Announcing BixBench: A Benchmark to Evaluate AI Agents on Bioinformatics Tasks

March 3, 2025

Artificial Intelligence (AI) is changing scientific research at a rapid pace and is beginning to enable the automation of complex analytical tasks. However, despite these advances in AI systems for scientific discovery, achieving full autonomy in research remains a challenge. One of the most promising fields for AI-driven automation is bioinformatics, where data-focused research lends itself to purely computational analysis.

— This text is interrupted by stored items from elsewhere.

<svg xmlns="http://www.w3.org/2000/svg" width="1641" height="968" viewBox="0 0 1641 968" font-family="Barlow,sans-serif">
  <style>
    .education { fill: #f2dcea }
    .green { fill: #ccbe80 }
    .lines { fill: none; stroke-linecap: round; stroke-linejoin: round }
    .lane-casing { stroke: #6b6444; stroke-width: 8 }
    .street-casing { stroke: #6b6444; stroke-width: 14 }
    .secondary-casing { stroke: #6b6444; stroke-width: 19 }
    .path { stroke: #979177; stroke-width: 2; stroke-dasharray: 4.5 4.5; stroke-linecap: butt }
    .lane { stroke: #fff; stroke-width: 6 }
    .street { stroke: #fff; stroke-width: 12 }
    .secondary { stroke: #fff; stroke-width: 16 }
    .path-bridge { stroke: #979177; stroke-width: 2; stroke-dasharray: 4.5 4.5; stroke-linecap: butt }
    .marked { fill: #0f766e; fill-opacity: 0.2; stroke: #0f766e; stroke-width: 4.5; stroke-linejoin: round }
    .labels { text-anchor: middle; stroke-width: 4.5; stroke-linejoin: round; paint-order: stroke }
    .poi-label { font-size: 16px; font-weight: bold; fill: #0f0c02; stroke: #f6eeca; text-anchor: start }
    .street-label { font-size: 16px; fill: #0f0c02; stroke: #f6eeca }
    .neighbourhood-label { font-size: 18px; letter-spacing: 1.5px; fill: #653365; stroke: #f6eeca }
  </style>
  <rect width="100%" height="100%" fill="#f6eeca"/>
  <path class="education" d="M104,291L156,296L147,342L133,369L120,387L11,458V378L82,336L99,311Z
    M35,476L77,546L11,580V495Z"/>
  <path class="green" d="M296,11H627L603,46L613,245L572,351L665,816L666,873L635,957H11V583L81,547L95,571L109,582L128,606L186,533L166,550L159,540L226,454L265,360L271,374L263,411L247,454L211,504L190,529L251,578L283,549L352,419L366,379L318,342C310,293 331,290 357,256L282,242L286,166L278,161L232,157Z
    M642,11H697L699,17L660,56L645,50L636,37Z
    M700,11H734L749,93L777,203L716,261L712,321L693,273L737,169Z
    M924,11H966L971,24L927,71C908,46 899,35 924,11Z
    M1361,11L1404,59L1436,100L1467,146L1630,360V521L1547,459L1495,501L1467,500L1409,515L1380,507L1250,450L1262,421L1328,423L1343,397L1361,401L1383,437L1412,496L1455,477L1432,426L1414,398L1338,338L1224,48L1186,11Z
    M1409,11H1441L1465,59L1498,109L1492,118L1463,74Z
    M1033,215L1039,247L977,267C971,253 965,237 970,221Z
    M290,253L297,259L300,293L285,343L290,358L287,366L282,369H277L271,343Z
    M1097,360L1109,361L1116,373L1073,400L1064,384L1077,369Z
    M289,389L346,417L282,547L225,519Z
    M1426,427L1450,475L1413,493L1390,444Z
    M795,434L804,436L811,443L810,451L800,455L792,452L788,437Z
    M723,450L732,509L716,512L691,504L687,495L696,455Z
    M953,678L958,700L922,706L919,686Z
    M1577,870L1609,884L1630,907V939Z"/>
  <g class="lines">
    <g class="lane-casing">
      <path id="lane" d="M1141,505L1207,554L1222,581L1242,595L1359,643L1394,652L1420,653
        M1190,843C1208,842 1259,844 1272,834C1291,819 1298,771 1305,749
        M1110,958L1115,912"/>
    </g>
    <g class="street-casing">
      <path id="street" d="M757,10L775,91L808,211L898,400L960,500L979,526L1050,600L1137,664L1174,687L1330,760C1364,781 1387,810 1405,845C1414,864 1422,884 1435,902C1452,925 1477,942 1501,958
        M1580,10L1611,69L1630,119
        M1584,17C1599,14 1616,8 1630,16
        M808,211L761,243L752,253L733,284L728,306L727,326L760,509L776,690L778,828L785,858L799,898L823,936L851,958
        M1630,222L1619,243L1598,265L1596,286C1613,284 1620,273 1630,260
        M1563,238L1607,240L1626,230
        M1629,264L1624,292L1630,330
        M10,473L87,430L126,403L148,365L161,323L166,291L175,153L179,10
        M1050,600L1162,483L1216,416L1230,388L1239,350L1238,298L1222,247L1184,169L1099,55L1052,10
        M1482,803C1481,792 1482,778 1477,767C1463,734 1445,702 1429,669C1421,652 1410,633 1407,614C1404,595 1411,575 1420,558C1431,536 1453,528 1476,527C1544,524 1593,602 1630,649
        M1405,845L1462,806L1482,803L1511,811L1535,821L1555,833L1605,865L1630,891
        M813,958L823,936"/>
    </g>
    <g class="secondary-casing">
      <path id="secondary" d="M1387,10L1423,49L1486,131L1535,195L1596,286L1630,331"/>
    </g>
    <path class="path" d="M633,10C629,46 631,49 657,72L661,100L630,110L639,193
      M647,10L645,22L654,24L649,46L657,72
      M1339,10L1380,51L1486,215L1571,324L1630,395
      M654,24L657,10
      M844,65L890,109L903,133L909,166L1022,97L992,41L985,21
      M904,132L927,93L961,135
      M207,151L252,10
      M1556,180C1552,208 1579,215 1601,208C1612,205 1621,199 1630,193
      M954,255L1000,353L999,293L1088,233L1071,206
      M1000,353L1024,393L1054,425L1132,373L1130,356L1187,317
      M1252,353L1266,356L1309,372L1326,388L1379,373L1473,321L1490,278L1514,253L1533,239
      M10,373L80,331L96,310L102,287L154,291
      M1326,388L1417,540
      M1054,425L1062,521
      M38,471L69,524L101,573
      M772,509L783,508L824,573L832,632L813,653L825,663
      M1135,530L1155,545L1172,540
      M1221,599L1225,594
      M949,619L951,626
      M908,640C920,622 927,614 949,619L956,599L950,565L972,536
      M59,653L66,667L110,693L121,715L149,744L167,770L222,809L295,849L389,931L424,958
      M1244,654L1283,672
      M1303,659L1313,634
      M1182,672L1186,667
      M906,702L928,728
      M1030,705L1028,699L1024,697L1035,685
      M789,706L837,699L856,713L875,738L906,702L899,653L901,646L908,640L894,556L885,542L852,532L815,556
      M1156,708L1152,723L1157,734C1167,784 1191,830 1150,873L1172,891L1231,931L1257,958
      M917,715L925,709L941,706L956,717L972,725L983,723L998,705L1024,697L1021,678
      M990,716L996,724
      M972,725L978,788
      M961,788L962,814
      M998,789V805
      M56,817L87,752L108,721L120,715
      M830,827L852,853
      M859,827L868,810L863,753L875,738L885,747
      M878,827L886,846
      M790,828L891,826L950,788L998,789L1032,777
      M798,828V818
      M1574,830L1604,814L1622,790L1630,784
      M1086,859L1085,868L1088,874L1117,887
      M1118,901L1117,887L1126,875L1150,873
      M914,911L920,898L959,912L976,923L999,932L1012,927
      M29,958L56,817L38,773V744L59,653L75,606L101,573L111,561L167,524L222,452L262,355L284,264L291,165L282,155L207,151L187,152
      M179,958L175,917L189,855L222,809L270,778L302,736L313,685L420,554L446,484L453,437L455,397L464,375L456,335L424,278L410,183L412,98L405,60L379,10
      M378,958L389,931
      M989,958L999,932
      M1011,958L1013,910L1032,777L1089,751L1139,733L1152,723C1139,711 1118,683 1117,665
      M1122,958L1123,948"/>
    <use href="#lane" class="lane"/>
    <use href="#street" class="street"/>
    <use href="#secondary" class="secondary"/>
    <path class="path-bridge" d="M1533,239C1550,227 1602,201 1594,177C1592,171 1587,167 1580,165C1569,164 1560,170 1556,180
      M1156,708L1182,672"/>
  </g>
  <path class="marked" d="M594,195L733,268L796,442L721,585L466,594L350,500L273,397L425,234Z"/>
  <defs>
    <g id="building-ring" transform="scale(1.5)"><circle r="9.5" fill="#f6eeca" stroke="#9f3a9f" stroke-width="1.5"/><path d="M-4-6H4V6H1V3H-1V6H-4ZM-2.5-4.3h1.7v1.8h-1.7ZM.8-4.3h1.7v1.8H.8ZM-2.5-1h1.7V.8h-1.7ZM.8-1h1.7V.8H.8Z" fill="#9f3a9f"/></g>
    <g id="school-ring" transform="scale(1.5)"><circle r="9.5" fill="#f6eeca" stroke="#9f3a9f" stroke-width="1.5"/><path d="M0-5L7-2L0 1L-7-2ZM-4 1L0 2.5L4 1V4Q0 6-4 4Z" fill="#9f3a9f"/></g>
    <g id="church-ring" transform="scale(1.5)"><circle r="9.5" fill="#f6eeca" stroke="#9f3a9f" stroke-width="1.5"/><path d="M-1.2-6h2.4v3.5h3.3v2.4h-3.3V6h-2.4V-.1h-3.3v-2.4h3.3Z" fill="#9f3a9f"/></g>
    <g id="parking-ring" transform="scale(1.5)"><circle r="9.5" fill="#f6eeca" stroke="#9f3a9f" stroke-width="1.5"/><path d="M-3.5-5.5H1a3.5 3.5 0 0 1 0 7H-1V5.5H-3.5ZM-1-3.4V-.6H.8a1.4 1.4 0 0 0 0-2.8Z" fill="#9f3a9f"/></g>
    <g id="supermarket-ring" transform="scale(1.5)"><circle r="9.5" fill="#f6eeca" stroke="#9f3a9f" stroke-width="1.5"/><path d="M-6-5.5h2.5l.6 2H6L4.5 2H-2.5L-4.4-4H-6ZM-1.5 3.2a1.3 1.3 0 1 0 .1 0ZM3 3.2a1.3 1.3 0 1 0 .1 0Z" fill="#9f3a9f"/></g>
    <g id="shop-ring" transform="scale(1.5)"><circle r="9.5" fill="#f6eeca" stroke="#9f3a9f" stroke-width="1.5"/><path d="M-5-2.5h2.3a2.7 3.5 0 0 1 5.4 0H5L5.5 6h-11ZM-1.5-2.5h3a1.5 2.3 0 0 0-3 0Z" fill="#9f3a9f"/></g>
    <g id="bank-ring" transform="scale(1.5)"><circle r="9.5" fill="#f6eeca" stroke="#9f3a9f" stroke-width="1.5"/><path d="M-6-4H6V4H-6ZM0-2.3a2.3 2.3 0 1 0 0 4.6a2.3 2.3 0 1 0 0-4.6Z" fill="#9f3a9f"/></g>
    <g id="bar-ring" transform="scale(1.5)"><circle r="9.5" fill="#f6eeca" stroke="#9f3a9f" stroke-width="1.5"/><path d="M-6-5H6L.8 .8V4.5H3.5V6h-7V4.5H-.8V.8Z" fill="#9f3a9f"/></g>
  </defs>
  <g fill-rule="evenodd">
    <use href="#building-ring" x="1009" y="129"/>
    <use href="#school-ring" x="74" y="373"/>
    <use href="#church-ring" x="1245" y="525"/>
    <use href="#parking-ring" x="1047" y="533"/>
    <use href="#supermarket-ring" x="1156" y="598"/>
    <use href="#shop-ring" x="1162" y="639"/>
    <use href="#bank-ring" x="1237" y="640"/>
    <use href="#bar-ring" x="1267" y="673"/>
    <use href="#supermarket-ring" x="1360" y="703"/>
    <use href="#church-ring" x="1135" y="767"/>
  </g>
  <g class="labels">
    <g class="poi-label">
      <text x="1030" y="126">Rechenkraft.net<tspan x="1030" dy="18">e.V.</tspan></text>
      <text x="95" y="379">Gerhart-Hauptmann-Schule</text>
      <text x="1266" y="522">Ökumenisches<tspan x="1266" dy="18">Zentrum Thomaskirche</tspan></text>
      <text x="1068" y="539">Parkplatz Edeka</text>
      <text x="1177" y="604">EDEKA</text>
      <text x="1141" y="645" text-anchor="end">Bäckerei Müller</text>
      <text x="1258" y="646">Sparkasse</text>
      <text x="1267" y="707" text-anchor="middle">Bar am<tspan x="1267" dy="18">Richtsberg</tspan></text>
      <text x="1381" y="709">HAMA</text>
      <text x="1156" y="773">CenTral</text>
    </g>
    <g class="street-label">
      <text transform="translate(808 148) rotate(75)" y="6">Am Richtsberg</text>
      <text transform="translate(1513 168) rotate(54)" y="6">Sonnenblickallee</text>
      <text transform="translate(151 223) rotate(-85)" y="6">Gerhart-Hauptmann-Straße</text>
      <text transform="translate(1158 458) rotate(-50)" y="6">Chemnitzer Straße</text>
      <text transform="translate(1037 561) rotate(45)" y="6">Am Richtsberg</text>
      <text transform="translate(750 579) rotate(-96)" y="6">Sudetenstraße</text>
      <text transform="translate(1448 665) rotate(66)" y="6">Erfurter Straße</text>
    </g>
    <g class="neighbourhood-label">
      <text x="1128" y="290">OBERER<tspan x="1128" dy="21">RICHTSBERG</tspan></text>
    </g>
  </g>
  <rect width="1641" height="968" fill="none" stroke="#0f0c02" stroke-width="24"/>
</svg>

Today, in partnership with ScienceMachine, FutureHouse is introducing BixBench, a benchmark designed to evaluate AI agents on real-world bioinformatics tasks. BixBench challenges AI models with open-ended analytical research scenarios, requiring them to analyze data, generate insights, and interpret results autonomously.

  • Read the announcement, which details why there's a need for a bioinformatics benchmark, how FutureHouse built BixBench in partnership with ScienceMachine, and how to evaluate AI models on BixBench.
  • Read more about the benchmark on ArXiv.
  • Explore the dataset itself on Huggingface.
  • Use the evaluation harness on GitHub.
  • See the agent framework on GitHub.

BixBench represents a significant step forward in evaluating AI’s role in bioinformatics. By presenting AI models with real-world analytical tasks, we’ve provided a rigorous testbed for measuring progress in autonomous scientific discovery. While current AI models show promise, they still have a long way to go before matching human expertise in bioinformatics.

As AI technology continues to evolve, benchmarks like BixBench will play a crucial role in guiding its development, ensuring that AI systems become valuable collaborators in the scientific process.